На следующий день, 28 февраля, Екатерина сообщила в письме, что приказала заготовить указ о пожаловании Потемкина чином генерал-адъютанта Ее Императорского Величества. 1 марта весь двор узнал о новом назначении. Из Москвы приехал граф Алексей Орлов, встревоженный известием. Он прямо спросил у Екатерины о слухах, дошедших до него:

– Да или нет?

– Ты об чем, Алехан? – смеясь, ответила вопросом на вопрос Екатерина.

– По материи любви, – сказал граф Орлов.

– Я солгать не умею, – призналась Государыня.

Да, она полюбила, и ничто уже не могло помешать ее счастью.

«С первых шагов своего возвышения Потемкин не только постоянно дежурит во дворце, – рассказывает в своей книге B. C. Лопатин, – но и становится единственным докладчиком по военным делам. Именно по его совету Екатерина решает направить в Оренбуржье против Пугачева Суворова, который наконец-то получает чин генерал-поручика (17.3.1774). Потемкин, хорошо знавший генералов и офицеров действующей армии, рекомендует ей дельных людей, на которых можно положиться… Поначалу новый генерал-адъютант живет у своего зятя Н.Б. Самойлова, затем переезжает к сенатору и камергеру И.П. Елагину, верность которого Екатерине была испытана во время дела канцлера графа А.П. Бестужева. 15 марта следует новое пожалование: Потемкин назначается подполковником в лейб-гвардии Преображенский полк».

Сближение с императрицей и возвышение Потемкина были стремительны. 10 апреля Григорий Александрович переехал в Зимний дворец, где ему отведены покои. 21 апреля, в день своего рождения, Екатерина пожаловала ему ленту и знаки Ордена Святого Андрея Первозванного.

Дипломатический корпус с большим вниманием интересовался в те дни изменениями при российском императорском дворе.

Прусский посланник граф В.Ф. Сольмс доносил Фридриху II: «По-видимому, Потемкин сумеет извлечь пользу из расположения к нему Императрицы и сделается самым влиятельным лицом в России.
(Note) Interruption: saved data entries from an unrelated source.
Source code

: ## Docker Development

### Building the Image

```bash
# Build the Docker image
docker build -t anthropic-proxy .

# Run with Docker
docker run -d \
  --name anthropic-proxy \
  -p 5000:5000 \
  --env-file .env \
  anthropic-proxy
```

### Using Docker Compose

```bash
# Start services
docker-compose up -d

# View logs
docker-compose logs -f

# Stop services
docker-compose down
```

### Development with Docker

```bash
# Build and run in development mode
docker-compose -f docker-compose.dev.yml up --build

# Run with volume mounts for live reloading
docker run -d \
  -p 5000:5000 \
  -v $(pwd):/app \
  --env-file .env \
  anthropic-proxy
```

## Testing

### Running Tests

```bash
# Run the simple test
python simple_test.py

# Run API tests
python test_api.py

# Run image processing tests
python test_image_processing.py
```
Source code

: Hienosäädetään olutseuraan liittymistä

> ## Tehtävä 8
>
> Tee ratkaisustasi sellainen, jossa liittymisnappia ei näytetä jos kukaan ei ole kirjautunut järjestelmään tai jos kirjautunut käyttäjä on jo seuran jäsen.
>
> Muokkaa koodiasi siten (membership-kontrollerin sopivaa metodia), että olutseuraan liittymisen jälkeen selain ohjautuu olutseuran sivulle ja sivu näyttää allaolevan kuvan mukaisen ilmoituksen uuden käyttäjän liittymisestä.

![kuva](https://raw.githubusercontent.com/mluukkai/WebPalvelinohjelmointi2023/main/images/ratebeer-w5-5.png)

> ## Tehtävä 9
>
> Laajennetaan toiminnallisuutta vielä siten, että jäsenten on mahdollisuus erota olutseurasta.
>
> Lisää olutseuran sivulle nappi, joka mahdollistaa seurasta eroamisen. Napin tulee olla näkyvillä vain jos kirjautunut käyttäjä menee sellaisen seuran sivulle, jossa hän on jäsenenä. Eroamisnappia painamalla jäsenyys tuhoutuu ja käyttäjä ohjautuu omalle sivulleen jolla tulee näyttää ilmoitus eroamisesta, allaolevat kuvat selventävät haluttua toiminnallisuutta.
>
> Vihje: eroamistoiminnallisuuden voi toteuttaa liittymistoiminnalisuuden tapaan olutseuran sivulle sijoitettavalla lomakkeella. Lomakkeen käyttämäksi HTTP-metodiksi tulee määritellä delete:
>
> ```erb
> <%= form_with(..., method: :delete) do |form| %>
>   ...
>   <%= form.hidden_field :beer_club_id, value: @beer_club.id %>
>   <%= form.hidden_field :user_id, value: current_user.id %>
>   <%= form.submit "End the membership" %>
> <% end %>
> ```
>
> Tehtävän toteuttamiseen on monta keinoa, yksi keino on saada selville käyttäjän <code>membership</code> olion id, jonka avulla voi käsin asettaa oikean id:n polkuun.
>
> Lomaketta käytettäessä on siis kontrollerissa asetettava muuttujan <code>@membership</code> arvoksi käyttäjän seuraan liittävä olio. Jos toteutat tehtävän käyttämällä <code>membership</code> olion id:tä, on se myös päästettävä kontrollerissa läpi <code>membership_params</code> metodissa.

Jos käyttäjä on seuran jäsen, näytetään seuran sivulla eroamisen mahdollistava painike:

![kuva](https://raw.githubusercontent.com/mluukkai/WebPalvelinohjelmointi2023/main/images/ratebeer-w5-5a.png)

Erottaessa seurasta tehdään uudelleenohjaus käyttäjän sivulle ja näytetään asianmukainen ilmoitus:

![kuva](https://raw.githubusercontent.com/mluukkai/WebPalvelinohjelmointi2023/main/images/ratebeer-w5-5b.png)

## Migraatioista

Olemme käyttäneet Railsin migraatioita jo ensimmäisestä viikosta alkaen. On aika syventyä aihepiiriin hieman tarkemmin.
Молодость, ум и положительность доставят ему такое значение, каким не пользовался даже Орлов».

Английский посланник писал в Лондон: «Потемкин действительно приобрел гораздо больше власти, чем кто-либо из его предшественников». И все в один голос отмечали высокие личные достоинства нового избранника Российской Императрицы.